People who are militant about accepting themselves are trying to overcome the barrage of constant pressure to be thin. They are desperate…because the world is telling them they are fat, worthless and lazy. Maybe they are fat, but you CANNOT tell ANYTHING ELSE about that person’s character until you know their story. I don’t blame them for being defensive. Instead of making fat people the outcasts, maybe we should focus on those who don’t exercise or eat right. Oh, maybe that’s because they are targets because they are FAT, not because they are unhealthy.
So far as I know, every major American health association has corporate sponsors. Ever been to or presented at an American Heart Association meeting? I have, on numerous occasions (gave an oral presentation last year, as a scientist, not a corporate shill, though I work in industry, a teeny biotech). Big pharma funds half the meeting, at least. Their presence is absolutely huge. Heart disease makes drug companies billions upon billions of dollars every year, and they pony up plenty of cash to support professional medical associations, plus basic and clinical research. It’d be nice if the world were run purely by public interests, but that’s a utopia we haven’t achieved yet. In the mean time, we have the imperfect bedfellows of public advocacy groups and the private interests they depend upon for funds. So either you trust nothing the major medical associations tell you because of corporate taint, or you accept that these associations can operate with a modicum of professional and ethical autonomy from their for-profit sponsors, who actually do sometimes give for no other reason than to support the common good.
Heart on My Sleeve, no one here is balming this group for being defensive about how they are treated.
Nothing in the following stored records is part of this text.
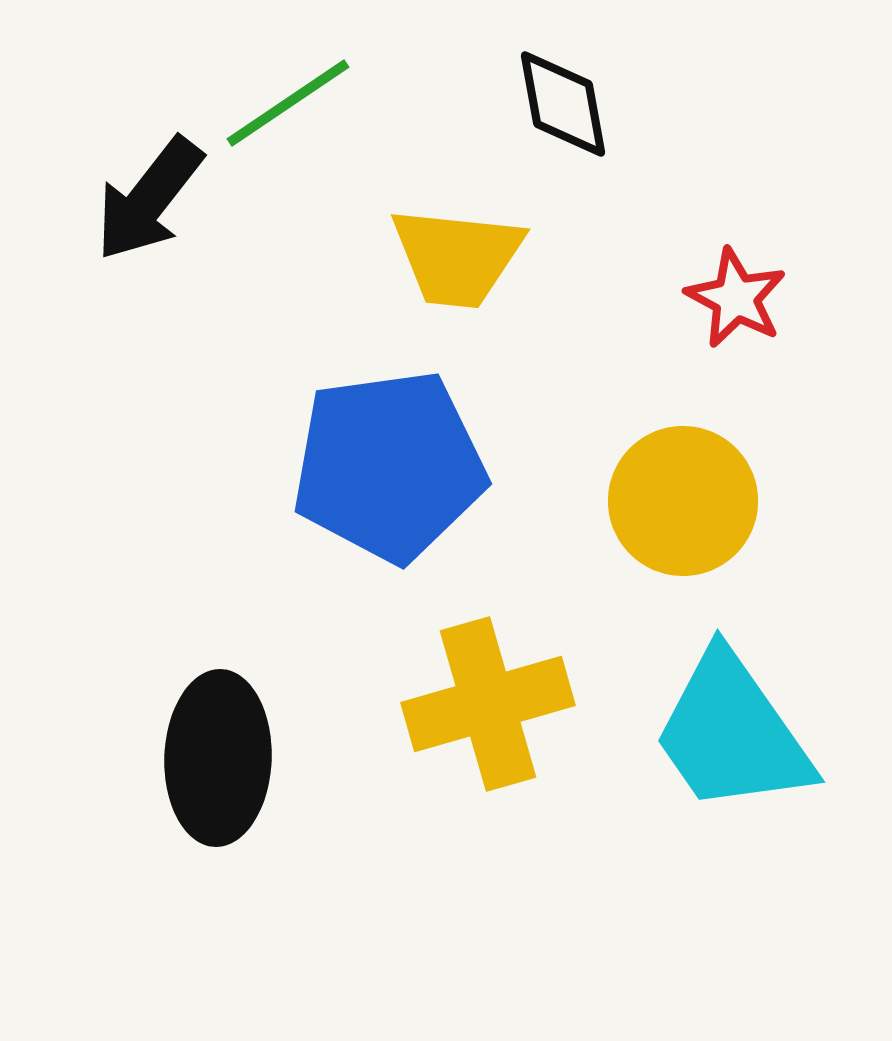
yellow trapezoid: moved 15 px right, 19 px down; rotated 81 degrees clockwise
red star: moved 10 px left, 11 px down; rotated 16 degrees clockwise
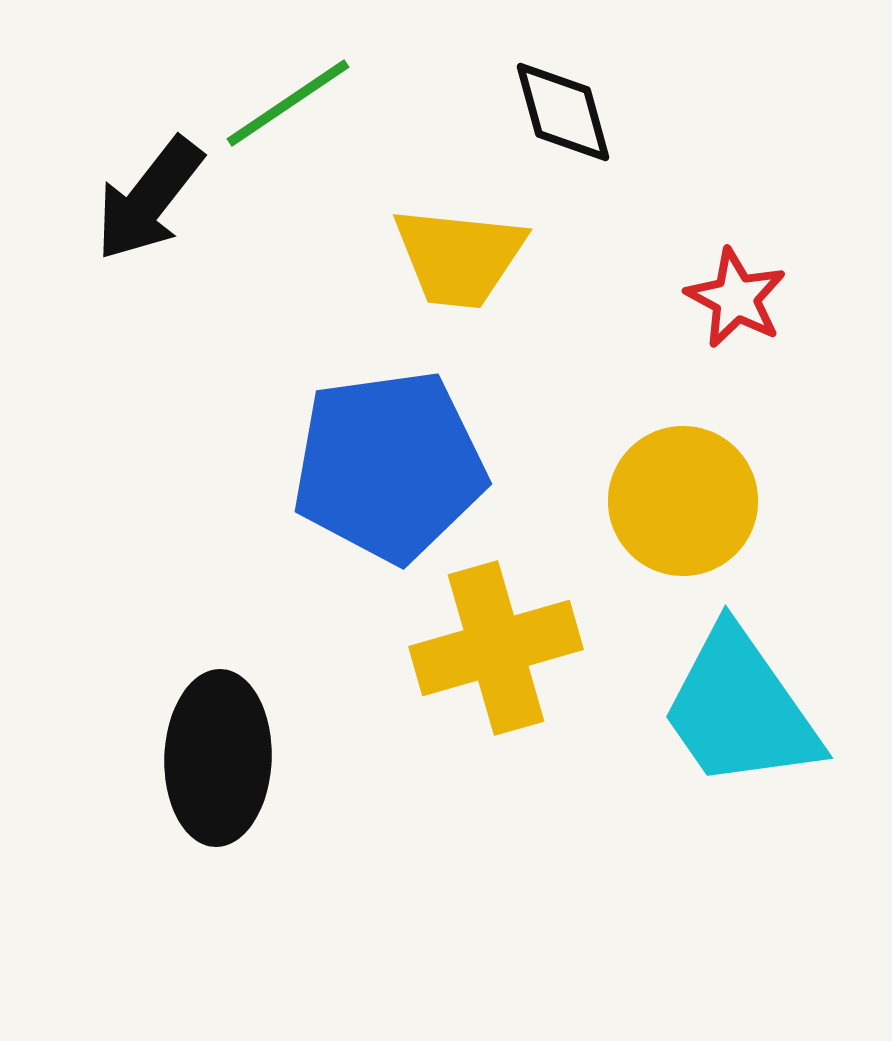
black diamond: moved 8 px down; rotated 5 degrees counterclockwise
yellow trapezoid: moved 2 px right
yellow cross: moved 8 px right, 56 px up
cyan trapezoid: moved 8 px right, 24 px up
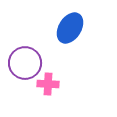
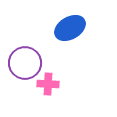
blue ellipse: rotated 28 degrees clockwise
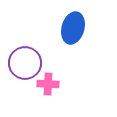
blue ellipse: moved 3 px right; rotated 44 degrees counterclockwise
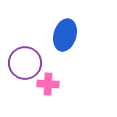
blue ellipse: moved 8 px left, 7 px down
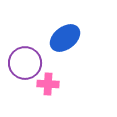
blue ellipse: moved 3 px down; rotated 36 degrees clockwise
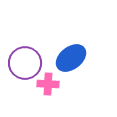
blue ellipse: moved 6 px right, 20 px down
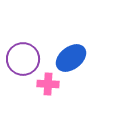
purple circle: moved 2 px left, 4 px up
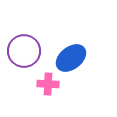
purple circle: moved 1 px right, 8 px up
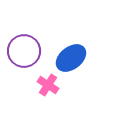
pink cross: moved 1 px down; rotated 30 degrees clockwise
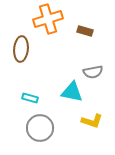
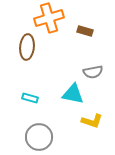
orange cross: moved 1 px right, 1 px up
brown ellipse: moved 6 px right, 2 px up
cyan triangle: moved 1 px right, 2 px down
gray circle: moved 1 px left, 9 px down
If you’ve been reading the posts on this thread, what pisses people off is the dangerous bullshit they are spreading.
So are you saying we’re singling out only fat people for advice about good diet and exercise? Is that what you’ve come to understand from this discussion?
If so, you’re wrong. Of course everybody, fat or thin, should eat right and be active. But how could anybody argue that the need for a healthier lifestyle isn’t greater for the overweight? Sure, there are those people who are thin as a rail but drop dead of a heart attack in their forties because they have high cholesterol. Sure, we’ve all heard the stories about Jim Fixx. Those people do not represent the average heart patient, however. More than two thirds of the cases of diagnosed heart disease are related to obesity. The numbers are chilling. For example, among middle-aged women with a BMI of about 25, there’s a 50% increase from average in the rate of coronary artery disease, which can be fatal, as we all know (I know BMI is imperfect, as it does not give a good indicator of fat distribution, which is important, but once you hit the high numbers, on average, it’s all rather moot). A BMI of 25 isn’t that fantastically high. 30 isn’t even so uncommon anymore.
I exercise and try to eat right despite my relative trimness because what I’ve learned through my job scares the shit out of me, quite frankly. If I were fat it would keep me up at night.